# What to do:
Locate the line bearing "M 651,573 L 690,581 L 678,640 L 639,632 Z" in the material below, then reproduce it and each following line up to and including the line bearing "M 1577,1131 L".

# Exercise materials:
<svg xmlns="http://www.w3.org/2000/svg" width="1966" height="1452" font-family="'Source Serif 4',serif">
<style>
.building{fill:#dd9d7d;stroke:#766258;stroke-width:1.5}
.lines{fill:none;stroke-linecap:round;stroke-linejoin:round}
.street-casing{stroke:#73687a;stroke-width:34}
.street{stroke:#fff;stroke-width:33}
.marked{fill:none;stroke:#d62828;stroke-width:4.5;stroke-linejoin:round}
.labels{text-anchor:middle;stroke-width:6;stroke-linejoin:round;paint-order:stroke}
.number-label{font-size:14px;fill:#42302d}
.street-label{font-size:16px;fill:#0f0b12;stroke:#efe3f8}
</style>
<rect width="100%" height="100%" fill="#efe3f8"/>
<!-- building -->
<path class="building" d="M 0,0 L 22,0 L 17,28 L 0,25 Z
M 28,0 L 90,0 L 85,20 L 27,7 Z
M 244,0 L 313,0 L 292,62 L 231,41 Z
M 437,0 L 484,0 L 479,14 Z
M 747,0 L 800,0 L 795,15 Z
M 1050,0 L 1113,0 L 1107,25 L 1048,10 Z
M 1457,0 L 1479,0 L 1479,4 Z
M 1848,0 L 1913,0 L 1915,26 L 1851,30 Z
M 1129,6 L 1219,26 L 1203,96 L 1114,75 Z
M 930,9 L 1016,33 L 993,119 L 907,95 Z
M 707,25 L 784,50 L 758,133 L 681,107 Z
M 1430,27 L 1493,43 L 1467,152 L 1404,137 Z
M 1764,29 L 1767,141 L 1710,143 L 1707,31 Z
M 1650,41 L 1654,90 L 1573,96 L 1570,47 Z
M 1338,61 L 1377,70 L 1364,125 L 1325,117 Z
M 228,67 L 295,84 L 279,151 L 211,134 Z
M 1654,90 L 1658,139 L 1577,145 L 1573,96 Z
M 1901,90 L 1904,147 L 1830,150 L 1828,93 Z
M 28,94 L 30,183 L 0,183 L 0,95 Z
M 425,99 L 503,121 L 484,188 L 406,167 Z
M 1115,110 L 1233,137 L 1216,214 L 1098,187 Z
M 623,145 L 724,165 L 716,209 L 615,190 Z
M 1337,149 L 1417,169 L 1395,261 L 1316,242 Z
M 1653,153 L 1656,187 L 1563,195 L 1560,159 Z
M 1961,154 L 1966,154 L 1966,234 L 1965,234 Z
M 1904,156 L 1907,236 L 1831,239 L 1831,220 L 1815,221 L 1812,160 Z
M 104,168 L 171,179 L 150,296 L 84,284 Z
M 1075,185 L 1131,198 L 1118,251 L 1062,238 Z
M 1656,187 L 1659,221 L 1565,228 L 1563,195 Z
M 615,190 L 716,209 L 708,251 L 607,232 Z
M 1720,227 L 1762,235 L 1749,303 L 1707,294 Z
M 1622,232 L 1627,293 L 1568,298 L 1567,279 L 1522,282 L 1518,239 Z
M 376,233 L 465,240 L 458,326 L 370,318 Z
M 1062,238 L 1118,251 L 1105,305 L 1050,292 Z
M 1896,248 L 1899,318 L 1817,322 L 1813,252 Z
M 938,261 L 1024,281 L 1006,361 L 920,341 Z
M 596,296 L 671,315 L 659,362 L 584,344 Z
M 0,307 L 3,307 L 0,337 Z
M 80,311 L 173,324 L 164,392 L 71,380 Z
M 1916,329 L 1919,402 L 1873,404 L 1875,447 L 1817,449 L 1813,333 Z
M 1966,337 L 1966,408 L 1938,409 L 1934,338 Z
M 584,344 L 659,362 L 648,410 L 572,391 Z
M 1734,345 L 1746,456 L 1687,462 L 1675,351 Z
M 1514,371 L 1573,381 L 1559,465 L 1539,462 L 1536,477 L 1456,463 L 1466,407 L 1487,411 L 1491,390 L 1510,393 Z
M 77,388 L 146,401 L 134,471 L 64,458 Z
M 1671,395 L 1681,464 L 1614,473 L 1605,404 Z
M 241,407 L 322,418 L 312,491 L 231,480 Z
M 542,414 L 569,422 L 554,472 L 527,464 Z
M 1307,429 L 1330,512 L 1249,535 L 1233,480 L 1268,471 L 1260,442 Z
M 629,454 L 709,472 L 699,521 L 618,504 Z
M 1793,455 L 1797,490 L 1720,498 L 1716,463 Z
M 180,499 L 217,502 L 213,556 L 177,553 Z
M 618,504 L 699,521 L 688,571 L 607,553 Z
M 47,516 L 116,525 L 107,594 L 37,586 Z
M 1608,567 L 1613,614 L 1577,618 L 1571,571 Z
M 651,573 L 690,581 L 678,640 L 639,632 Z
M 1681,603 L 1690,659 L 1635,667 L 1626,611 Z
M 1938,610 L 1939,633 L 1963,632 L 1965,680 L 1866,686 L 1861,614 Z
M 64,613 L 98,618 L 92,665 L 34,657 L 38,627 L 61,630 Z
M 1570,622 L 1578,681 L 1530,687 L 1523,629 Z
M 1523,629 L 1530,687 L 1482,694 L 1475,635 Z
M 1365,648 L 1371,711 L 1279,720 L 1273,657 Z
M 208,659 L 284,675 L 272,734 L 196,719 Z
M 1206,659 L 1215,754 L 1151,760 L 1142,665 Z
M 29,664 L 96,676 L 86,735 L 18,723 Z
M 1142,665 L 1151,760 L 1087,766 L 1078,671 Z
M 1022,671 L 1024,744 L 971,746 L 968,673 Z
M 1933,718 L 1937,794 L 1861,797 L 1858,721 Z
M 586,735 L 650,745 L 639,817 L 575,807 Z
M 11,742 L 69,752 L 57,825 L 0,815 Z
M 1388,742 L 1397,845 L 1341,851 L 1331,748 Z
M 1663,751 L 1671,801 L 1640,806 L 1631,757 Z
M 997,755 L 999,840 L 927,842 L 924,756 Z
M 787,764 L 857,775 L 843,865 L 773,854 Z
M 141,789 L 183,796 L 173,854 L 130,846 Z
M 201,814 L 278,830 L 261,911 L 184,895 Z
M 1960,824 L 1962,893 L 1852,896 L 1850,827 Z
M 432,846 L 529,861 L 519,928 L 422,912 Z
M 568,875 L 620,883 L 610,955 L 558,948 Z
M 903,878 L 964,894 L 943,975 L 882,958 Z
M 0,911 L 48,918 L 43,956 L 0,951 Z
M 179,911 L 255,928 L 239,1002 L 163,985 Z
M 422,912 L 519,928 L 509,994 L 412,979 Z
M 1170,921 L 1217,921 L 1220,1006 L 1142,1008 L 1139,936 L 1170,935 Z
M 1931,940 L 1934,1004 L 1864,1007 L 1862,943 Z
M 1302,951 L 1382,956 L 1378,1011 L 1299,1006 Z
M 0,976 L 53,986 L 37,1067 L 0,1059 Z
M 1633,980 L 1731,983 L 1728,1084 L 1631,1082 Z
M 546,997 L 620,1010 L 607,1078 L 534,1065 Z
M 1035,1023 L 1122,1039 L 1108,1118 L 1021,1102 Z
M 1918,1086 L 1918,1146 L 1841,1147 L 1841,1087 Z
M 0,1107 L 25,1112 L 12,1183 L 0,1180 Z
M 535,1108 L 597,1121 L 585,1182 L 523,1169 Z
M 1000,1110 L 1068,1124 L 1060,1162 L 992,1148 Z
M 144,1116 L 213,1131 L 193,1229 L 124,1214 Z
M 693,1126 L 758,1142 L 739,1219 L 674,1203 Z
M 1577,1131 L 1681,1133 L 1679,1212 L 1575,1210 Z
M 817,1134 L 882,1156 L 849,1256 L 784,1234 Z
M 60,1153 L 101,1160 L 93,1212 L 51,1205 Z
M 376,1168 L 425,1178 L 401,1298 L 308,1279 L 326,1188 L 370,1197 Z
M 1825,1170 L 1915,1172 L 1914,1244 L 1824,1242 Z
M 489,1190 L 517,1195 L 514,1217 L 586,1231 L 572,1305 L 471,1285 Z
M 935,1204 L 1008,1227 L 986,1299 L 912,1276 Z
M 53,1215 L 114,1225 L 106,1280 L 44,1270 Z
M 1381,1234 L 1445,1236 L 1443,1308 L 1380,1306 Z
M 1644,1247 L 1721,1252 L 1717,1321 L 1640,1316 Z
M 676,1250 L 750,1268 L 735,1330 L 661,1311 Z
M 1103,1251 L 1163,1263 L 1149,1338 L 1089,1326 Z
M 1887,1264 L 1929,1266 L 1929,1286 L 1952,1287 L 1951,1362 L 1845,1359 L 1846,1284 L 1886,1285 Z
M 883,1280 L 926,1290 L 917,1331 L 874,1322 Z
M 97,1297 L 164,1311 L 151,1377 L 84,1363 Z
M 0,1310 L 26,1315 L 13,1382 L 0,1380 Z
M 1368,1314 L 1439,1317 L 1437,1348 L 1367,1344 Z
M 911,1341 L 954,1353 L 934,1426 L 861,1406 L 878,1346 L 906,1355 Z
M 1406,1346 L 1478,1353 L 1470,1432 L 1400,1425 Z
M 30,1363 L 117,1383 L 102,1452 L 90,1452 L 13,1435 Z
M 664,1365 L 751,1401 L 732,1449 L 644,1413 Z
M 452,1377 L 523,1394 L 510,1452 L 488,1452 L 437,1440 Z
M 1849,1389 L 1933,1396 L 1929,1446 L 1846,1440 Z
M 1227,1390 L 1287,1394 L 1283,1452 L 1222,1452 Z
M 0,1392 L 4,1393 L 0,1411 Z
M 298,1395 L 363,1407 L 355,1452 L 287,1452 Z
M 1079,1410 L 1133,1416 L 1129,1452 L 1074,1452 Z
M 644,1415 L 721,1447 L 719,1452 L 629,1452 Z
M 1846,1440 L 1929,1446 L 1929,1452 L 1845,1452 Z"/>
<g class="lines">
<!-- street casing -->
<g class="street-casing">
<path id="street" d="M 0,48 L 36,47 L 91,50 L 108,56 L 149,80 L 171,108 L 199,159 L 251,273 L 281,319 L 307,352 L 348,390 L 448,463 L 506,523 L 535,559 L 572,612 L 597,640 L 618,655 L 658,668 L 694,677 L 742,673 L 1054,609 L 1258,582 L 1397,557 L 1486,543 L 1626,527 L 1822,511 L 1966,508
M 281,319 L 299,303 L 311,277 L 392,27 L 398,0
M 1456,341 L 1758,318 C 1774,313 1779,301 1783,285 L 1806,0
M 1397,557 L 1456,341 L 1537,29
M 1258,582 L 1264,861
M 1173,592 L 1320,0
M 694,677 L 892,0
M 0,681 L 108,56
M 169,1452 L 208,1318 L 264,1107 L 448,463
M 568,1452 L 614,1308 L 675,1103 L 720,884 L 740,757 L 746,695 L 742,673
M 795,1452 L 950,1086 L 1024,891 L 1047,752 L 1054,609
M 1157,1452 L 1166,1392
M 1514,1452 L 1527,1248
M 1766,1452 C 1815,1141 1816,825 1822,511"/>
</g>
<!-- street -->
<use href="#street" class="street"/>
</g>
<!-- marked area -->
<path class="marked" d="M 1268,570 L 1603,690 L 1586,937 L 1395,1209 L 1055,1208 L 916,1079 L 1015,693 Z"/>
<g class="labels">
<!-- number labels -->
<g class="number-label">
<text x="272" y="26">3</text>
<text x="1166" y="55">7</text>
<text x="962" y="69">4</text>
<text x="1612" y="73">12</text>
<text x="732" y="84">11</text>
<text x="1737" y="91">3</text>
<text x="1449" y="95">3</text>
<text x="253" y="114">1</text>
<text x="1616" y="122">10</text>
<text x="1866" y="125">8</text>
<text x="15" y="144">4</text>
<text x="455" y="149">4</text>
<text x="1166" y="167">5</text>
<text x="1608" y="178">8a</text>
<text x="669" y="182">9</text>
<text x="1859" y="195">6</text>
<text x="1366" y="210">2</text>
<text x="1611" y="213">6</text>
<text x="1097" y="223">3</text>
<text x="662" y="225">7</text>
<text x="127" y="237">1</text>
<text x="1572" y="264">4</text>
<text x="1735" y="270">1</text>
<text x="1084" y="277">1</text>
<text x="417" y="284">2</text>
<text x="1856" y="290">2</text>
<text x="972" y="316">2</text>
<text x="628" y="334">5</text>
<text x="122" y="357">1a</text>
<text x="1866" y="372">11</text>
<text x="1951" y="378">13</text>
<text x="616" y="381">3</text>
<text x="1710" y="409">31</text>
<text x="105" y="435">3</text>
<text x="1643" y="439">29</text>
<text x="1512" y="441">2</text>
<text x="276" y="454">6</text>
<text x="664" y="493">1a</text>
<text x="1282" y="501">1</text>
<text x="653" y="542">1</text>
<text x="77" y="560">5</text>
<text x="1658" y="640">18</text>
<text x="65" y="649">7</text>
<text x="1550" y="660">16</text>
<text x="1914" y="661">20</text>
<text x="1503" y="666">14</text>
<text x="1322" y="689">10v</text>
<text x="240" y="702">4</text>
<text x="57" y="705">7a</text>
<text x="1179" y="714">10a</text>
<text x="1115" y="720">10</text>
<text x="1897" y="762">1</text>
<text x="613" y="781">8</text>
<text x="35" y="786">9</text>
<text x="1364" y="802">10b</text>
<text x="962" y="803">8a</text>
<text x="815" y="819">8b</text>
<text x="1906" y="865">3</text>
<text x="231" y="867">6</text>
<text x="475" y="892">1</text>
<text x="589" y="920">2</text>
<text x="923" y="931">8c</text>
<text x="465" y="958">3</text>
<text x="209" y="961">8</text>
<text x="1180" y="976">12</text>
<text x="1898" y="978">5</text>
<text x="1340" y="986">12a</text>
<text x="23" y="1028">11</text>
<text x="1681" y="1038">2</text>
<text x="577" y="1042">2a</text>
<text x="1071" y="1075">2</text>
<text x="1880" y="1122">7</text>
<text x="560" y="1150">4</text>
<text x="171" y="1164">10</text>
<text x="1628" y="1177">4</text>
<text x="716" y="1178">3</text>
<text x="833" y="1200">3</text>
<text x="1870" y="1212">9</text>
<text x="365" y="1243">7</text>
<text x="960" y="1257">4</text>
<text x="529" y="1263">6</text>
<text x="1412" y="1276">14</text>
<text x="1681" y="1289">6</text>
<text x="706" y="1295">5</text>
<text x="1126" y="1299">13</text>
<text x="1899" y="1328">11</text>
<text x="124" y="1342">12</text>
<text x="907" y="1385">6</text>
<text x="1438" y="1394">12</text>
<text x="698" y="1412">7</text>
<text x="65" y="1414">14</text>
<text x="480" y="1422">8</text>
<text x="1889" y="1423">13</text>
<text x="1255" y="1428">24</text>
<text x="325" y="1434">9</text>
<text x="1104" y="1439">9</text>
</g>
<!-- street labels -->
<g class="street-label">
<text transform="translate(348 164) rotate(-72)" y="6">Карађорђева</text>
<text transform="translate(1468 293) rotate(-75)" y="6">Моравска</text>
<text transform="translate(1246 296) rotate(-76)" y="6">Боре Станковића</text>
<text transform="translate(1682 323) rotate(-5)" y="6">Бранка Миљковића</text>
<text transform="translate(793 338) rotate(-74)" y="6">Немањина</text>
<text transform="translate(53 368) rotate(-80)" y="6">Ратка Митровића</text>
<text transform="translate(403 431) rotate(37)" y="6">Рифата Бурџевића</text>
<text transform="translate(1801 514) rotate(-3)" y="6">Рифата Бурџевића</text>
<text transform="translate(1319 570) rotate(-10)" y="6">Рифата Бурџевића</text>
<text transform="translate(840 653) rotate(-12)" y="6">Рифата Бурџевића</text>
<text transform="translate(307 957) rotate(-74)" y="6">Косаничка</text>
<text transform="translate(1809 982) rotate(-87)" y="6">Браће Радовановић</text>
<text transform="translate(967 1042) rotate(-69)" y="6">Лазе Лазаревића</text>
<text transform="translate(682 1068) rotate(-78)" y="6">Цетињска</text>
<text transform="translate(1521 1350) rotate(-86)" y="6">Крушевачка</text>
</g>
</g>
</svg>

# Answer section:
M 651,573 L 690,581 L 678,640 L 639,632 Z
M 1681,603 L 1690,659 L 1635,667 L 1626,611 Z
M 1938,610 L 1939,633 L 1963,632 L 1965,680 L 1866,686 L 1861,614 Z
M 64,613 L 98,618 L 92,665 L 34,657 L 38,627 L 61,630 Z
M 1570,622 L 1578,681 L 1530,687 L 1523,629 Z
M 1523,629 L 1530,687 L 1482,694 L 1475,635 Z
M 1365,648 L 1371,711 L 1279,720 L 1273,657 Z
M 208,659 L 284,675 L 272,734 L 196,719 Z
M 1206,659 L 1215,754 L 1151,760 L 1142,665 Z
M 29,664 L 96,676 L 86,735 L 18,723 Z
M 1142,665 L 1151,760 L 1087,766 L 1078,671 Z
M 1022,671 L 1024,744 L 971,746 L 968,673 Z
M 1933,718 L 1937,794 L 1861,797 L 1858,721 Z
M 586,735 L 650,745 L 639,817 L 575,807 Z
M 11,742 L 69,752 L 57,825 L 0,815 Z
M 1388,742 L 1397,845 L 1341,851 L 1331,748 Z
M 1663,751 L 1671,801 L 1640,806 L 1631,757 Z
M 997,755 L 999,840 L 927,842 L 924,756 Z
M 787,764 L 857,775 L 843,865 L 773,854 Z
M 141,789 L 183,796 L 173,854 L 130,846 Z
M 201,814 L 278,830 L 261,911 L 184,895 Z
M 1960,824 L 1962,893 L 1852,896 L 1850,827 Z
M 432,846 L 529,861 L 519,928 L 422,912 Z
M 568,875 L 620,883 L 610,955 L 558,948 Z
M 903,878 L 964,894 L 943,975 L 882,958 Z
M 0,911 L 48,918 L 43,956 L 0,951 Z
M 179,911 L 255,928 L 239,1002 L 163,985 Z
M 422,912 L 519,928 L 509,994 L 412,979 Z
M 1170,921 L 1217,921 L 1220,1006 L 1142,1008 L 1139,936 L 1170,935 Z
M 1931,940 L 1934,1004 L 1864,1007 L 1862,943 Z
M 1302,951 L 1382,956 L 1378,1011 L 1299,1006 Z
M 0,976 L 53,986 L 37,1067 L 0,1059 Z
M 1633,980 L 1731,983 L 1728,1084 L 1631,1082 Z
M 546,997 L 620,1010 L 607,1078 L 534,1065 Z
M 1035,1023 L 1122,1039 L 1108,1118 L 1021,1102 Z
M 1918,1086 L 1918,1146 L 1841,1147 L 1841,1087 Z
M 0,1107 L 25,1112 L 12,1183 L 0,1180 Z
M 535,1108 L 597,1121 L 585,1182 L 523,1169 Z
M 1000,1110 L 1068,1124 L 1060,1162 L 992,1148 Z
M 144,1116 L 213,1131 L 193,1229 L 124,1214 Z
M 693,1126 L 758,1142 L 739,1219 L 674,1203 Z
M 1577,1131 L 1681,1133 L 1679,1212 L 1575,1210 Z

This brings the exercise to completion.